Лев Гудков: Да. А если говорить о последних двух годах, то массовое сознание действительно находится в ощущении приближающейся войны. На наших фокус-группах люди говорили, что мы уже вошли в состояние Третьей мировой войны, но пока еще не в ее горячую фазу. И это очень важная вещь. С одной стороны, это определяет некоторую тупость и бесчувствие в отношении другого, перенос своей неспособности принять точку зрения другого. Сочувствуют только себе.
Второе – это резкое сокращение, примитивизация отношения к другому и к самому себе, крайнее снижение запросов и уровня оценок. Это состояние гордости, как единственное основание для самоуважения и оценки себя как коллективного целого, и диффузный, нерациональный страх частного, почти животного существа.

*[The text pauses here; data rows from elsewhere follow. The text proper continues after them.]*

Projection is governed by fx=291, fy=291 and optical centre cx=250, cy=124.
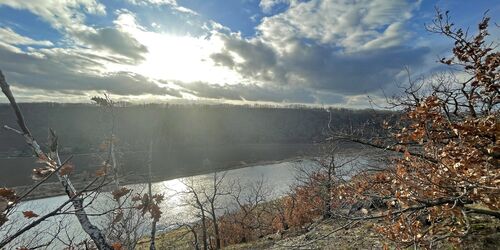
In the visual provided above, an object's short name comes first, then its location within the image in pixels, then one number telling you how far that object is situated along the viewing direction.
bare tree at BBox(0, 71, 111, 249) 3.39
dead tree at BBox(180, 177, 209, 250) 44.54
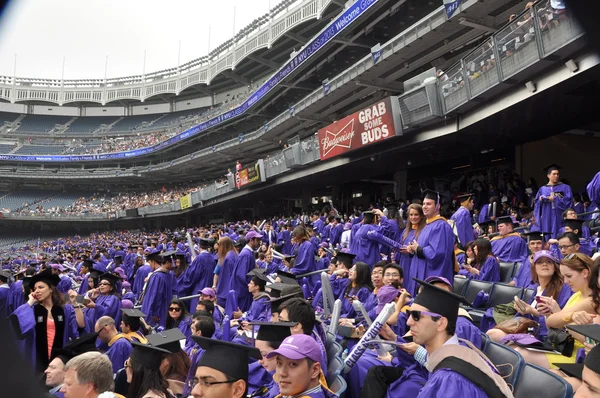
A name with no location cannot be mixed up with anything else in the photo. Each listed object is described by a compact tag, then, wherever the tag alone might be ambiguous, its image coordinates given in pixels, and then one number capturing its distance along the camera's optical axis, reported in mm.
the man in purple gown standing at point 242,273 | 7816
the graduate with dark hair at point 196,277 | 8609
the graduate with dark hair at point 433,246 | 5465
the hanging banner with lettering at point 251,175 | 23938
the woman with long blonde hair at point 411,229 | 5797
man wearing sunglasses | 2193
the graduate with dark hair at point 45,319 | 4863
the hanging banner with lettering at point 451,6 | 12863
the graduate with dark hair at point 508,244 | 7770
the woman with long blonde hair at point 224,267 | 7906
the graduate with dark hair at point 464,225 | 8641
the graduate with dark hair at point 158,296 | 7215
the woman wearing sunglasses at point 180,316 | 5496
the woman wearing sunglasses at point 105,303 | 6207
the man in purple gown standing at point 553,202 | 8547
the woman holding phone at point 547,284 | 4198
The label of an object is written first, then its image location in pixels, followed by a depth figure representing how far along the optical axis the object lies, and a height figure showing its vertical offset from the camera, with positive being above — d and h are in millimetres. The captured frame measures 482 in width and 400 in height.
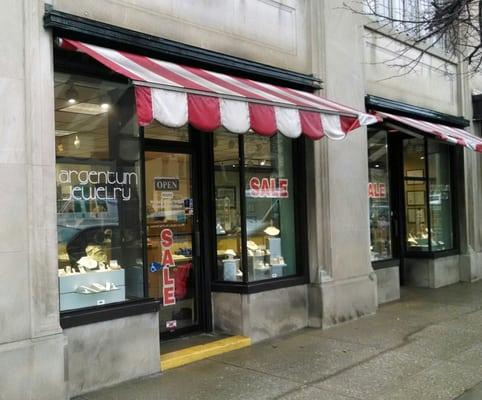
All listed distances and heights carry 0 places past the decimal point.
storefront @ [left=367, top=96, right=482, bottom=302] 9529 +160
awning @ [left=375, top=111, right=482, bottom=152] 8445 +1225
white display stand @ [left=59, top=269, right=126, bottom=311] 5133 -706
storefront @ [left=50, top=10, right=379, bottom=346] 5125 +297
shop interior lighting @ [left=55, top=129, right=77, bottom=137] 5201 +818
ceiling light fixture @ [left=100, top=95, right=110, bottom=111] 5609 +1164
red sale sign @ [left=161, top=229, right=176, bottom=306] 6660 -689
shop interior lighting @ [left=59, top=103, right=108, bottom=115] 5402 +1087
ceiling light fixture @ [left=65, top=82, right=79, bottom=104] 5330 +1207
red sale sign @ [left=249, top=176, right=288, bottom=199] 7131 +321
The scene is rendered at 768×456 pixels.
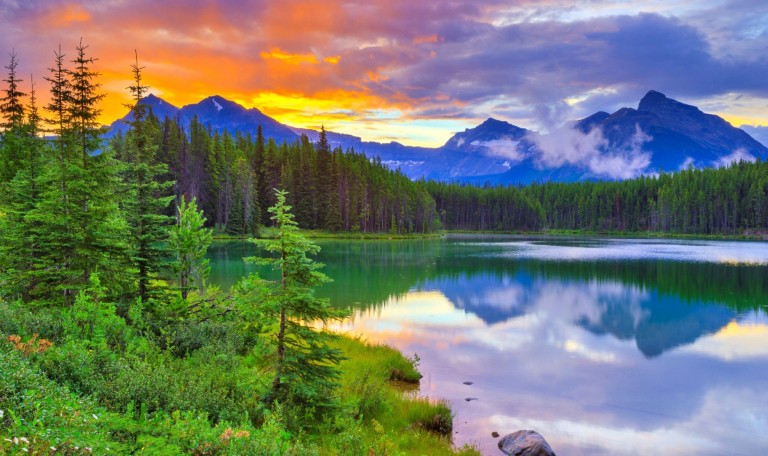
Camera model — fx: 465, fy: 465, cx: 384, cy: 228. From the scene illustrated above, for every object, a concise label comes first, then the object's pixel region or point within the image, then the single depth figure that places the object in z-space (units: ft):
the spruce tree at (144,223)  54.34
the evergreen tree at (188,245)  59.62
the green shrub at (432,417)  46.96
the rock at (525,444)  43.29
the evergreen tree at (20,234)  53.36
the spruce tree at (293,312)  34.32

Сергей Медведев: Но при этом есть уверенность, что Россия победит Америку и НАТО.
Лев Гудков: Да, именно так, и это не разные вещи, а один и тот же комплекс – я бы сказал, несостоятельности, зависимости от прошлого.

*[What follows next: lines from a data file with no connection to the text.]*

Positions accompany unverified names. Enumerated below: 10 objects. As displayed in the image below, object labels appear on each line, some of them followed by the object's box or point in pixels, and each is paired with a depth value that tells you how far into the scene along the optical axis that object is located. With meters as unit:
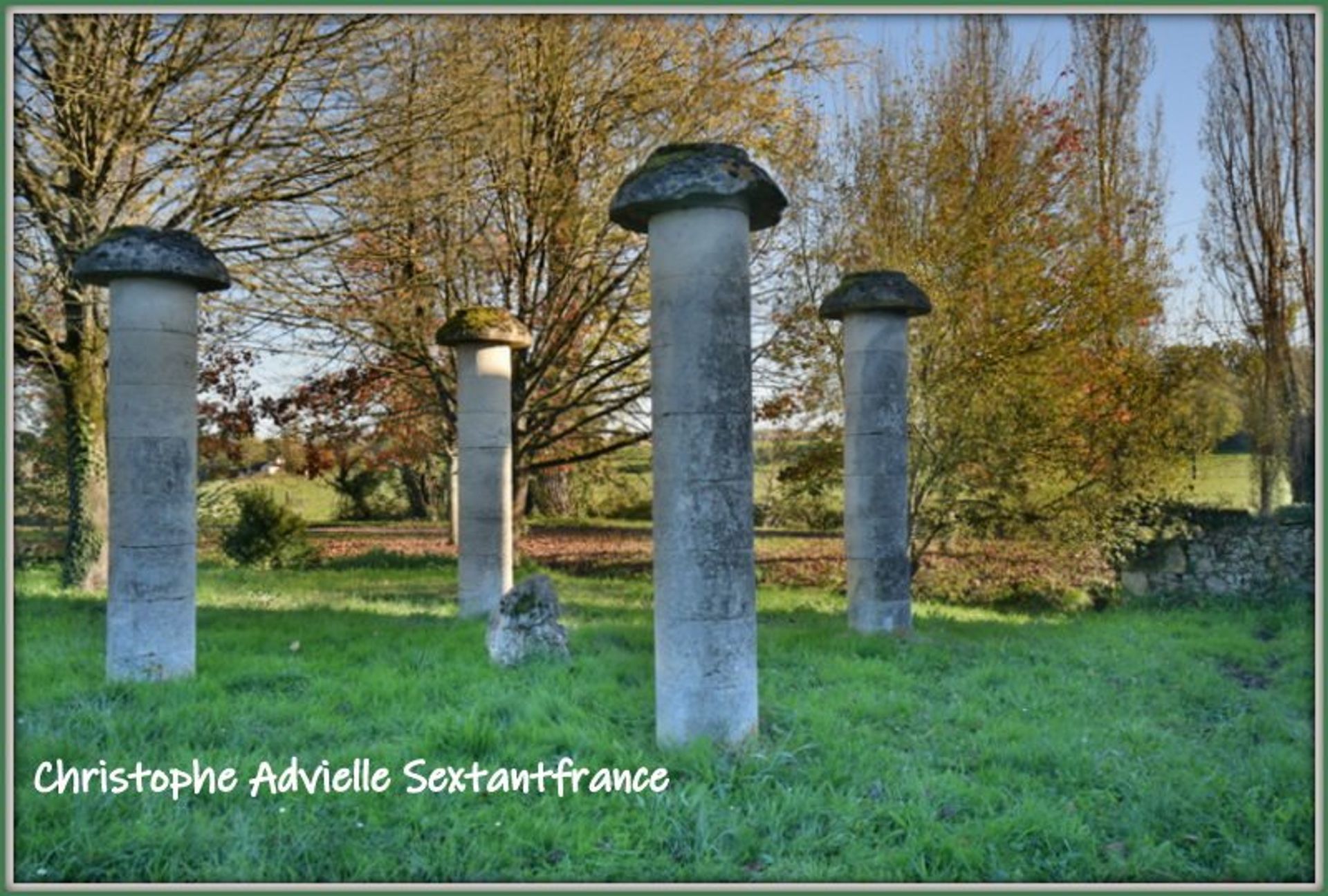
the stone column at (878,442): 8.93
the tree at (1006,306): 11.77
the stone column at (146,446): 6.64
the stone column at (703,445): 5.29
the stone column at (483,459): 9.91
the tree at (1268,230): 12.83
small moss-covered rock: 7.14
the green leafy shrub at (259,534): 14.91
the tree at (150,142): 9.31
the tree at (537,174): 11.16
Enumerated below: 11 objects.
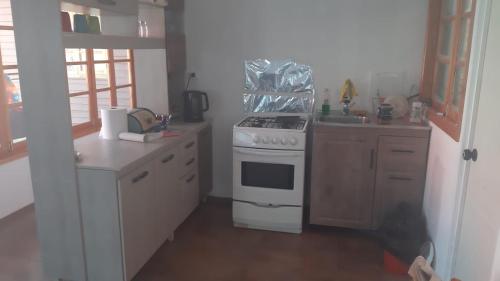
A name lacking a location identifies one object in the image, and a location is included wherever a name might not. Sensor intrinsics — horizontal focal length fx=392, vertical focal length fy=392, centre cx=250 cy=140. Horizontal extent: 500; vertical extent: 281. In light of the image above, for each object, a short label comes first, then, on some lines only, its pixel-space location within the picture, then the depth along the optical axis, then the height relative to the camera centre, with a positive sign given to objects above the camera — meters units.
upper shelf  2.09 +0.13
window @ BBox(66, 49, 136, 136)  3.67 -0.19
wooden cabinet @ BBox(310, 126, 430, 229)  2.87 -0.79
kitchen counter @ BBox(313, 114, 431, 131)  2.82 -0.43
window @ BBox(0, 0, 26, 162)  3.24 -0.25
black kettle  3.37 -0.36
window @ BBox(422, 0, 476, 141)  2.25 +0.04
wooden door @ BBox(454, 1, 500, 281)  1.73 -0.57
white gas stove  2.97 -0.84
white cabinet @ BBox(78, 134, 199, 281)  2.16 -0.88
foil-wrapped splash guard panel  3.41 -0.19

Сергей Медведев: Все то же ресентиментное сознание, из которого растет тот же Прилепин.
Лев Гудков: Да, это именно ресентимент.
Анна Наринская: Но оно же свойственно не только нам. Гляньте на главный лозунг Трампа: есть образ некой Америки, которая когда-то была великой. Это, вероятно, в «его минуты роковые» свойственное людям сознание того, что когда-то оно было… На мой взгляд, это очень заметно отражается в современной русской литературе. У людей есть ужасный страх перед тем, чтобы познать реальность, выглянуть в окошко и посмотреть, что же там происходит.
Лев Гудков: Совершенно точно. Есть сильнейшее сопротивление признанию реальности.

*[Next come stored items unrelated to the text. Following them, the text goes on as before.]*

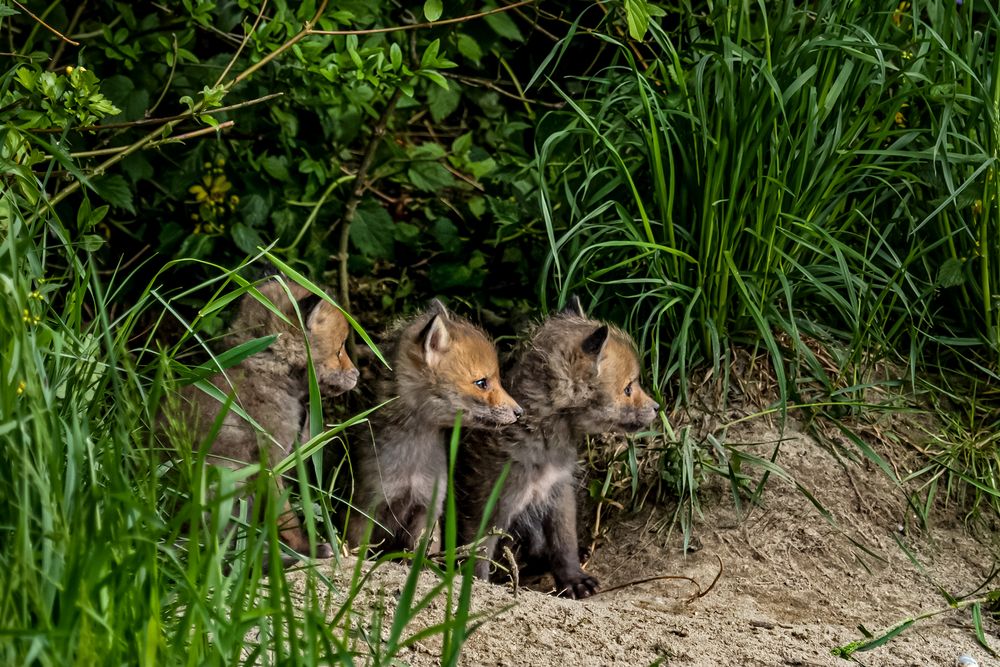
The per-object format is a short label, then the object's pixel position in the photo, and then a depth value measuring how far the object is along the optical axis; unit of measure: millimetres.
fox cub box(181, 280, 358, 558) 9742
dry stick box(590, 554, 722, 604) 9562
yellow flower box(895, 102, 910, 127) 11641
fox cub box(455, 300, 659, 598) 10422
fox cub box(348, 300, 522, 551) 10281
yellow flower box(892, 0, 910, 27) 12398
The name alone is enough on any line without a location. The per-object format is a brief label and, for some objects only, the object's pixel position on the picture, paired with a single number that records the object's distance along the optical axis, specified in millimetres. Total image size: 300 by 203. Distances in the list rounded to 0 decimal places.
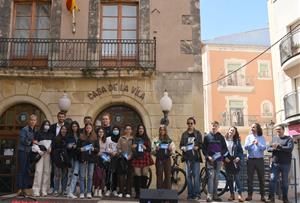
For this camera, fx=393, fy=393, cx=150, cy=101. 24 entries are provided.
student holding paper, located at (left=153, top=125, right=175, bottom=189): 9398
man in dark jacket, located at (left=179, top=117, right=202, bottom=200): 9383
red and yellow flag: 13016
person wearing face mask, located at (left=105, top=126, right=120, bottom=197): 9523
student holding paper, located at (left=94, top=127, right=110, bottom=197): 9406
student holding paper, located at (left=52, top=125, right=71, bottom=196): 9211
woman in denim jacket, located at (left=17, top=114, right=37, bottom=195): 9031
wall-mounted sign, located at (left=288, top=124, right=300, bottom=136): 18547
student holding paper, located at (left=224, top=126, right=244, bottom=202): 9453
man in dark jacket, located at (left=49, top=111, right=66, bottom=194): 9639
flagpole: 13219
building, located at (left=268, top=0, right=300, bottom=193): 19109
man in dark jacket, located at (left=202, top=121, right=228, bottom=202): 9195
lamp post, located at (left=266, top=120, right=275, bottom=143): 26964
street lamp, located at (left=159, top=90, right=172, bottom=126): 11930
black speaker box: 6434
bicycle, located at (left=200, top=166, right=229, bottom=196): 9802
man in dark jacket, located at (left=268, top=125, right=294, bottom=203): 9367
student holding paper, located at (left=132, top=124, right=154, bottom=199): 9391
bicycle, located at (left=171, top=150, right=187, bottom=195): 10430
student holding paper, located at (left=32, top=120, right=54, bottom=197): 9352
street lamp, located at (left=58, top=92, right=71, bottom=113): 12203
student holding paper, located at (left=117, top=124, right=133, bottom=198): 9438
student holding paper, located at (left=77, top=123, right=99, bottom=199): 9141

Сергей Медведев: Более жесткой реальности, табуирование таких тем…
Анна Наринская: Но писатель должен выглядывать в окно. Про что бы ни говорила литература, даже если она пишет про события трехсотлетней давности, это метафора сегодняшнего дня: ты смотришь и узнаешь эту реальностью, даже если она обряжена в кокошники. Мы знаем, что «Война и мир» – это исторический роман. Где у нас в современной литературе описана реальность? Где дано какое-то ее понимание, точная рефлексия по ее поводу? Что вообще сейчас происходит с людьми?
Лев Гудков: Рефлексии нет, но фактографическое описание есть.
Сергей Медведев: Ну, хорошо, тот же Прилепин, пишущий из Донбасса свои очерки, портреты ополченцев…
Лев Гудков: Это все-таки не повседневность.
Анна Наринская: Это все равно, что какой-нибудь сотрудник Первого канала скажет: «Ну, я же снимаю репортажи»… Но насколько они являются портретом реальности?
Сергей Медведев: Есть ли вообще сейчас реальность, которая не является отформатированной пропагандой?
Анна Наринская: А для этого нужна литература. Фрагментарно она как раз находится. Я считаю, что у Сорокина «Теллурия» частями была замечательно отрефлексирована. Искусство и существует для того, чтобы противостоять, в частности, запудриванию мозгов, тому, что сегодня представляют медиа не только у нас, но и во многих странах мира. Оно не должно делать репортаж. Неважно, насколько правдиво что-то описано в литературе, важно, насколько это отражает…
Сергей Медведев: А что, должна быть какая-то этическая позиция?
Анна Наринская: Есть правда искусства.
Лев Гудков: Главная проблема – это неспособность к этической позиции. Ну, нет этого. Для меня как раз неспособность к такого рода позиции – это средство диагностики. Я не литературовед, я занимаюсь социологией. Возьмите немецкую литературу. Какую колоссальную, какую мощную работу провела немецкая послевоенная литература, от Юнгера с его «Стальными грозами» до Бёлля!
Сергей Медведев: Можно вспомнить Томаса Манна: и «Доктора Фаустуса», и «Волшебную гору»…
Лев Гудков: Может быть, «Асан» Владимира Маканина, про чеченскую войну – замечательный роман!
Сергей Медведев: Похоже, Захар Прилепин – это некий диагноз того, что культура не может отрефлексировать войну и насилие, и она продолжает воспроизводить эти героические мифы, которые очень выгодны и удачно ложатся в русло пропаганды.
Анна Наринская: Как говорила Анна Андреевна Ахматова: «Это еще и выгодно». Это очень важное замечание.
Сергей Медведев: Исследуя огромное количество и литературных, и общекультурных контекстов, мы пытались понять феномен Прилепина, но в результате поняли кое-что не столько про русскую литературу и историю, сколько про современное российское общество, которое все-таки еще не способно к критической рефлексии и осмыслению военного опыта, зла и насилия в собственной душе.